◆ DIRECTIONS:
A. In the Counterfactual Mugging post, what utility does a short proof show the agent would get by returning True?
B. Please copy the Counterfactual Mugging post word for word, beginning at the words "Let’s say the" and stopping after "a long proof).".

◆ SUPPLIED TEXT:
"""

Okay, I just spent a couple days on this and here’s my best take on Counterfactual Mugging with a logical coin. It mostly agrees with your conclusions, but makes them more precise in interesting ways. I’ll use good old proof search because it makes things clearer.
Let’s say the agent uses short proofs, the predictor uses medium proofs that are enough to fully simulate the agent (and that fact itself has a short proof), and figuring out the value of the coin requires a long proof (and that fact itself might require a long proof).
def World():
if Coin()=True and Agent()=True:
return -100
else if Coin()=False and there's a medium proof that "Coin()=True implies Agent()=True":
return 10000
else:
return 0
def Agent():
iterate through all short proofs of the form
"if Agent()=X, then Coin()=True implies World()=Y and Coin()=False implies World()=Z"
return the X corresponding to highest Y+Z found
Obviously there’s a short proof that the agent returning True would lead to utility 9900, because medium proofs are enough to fully simulate the agent. Can the agent find some better proof corresponding to False, and return False as a result? That’s only possible if there’s a medium proof that “Coin()=True implies Agent()=True”. But if the agent returns False, there’s a medium proof that “Agent()=False”. The two can be combined into a medium proof that “Coin()=False”, which is impossible by assumption. So the agent returns True, QED.

"""

◆ RAW DATA:
"""

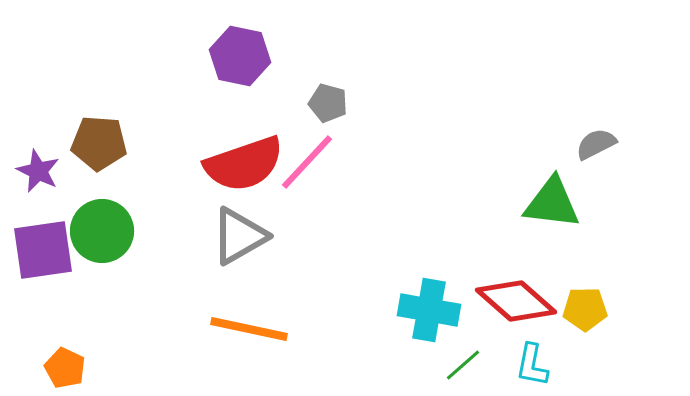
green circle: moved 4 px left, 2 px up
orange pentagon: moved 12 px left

"""

◆ ANSWERS PER TASK:
A. 9900

B.
Let’s say the agent uses short proofs, the predictor uses medium proofs that are enough to fully simulate the agent (and that fact itself has a short proof), and figuring out the value of the coin requires a long proof (and that fact itself might require a long proof).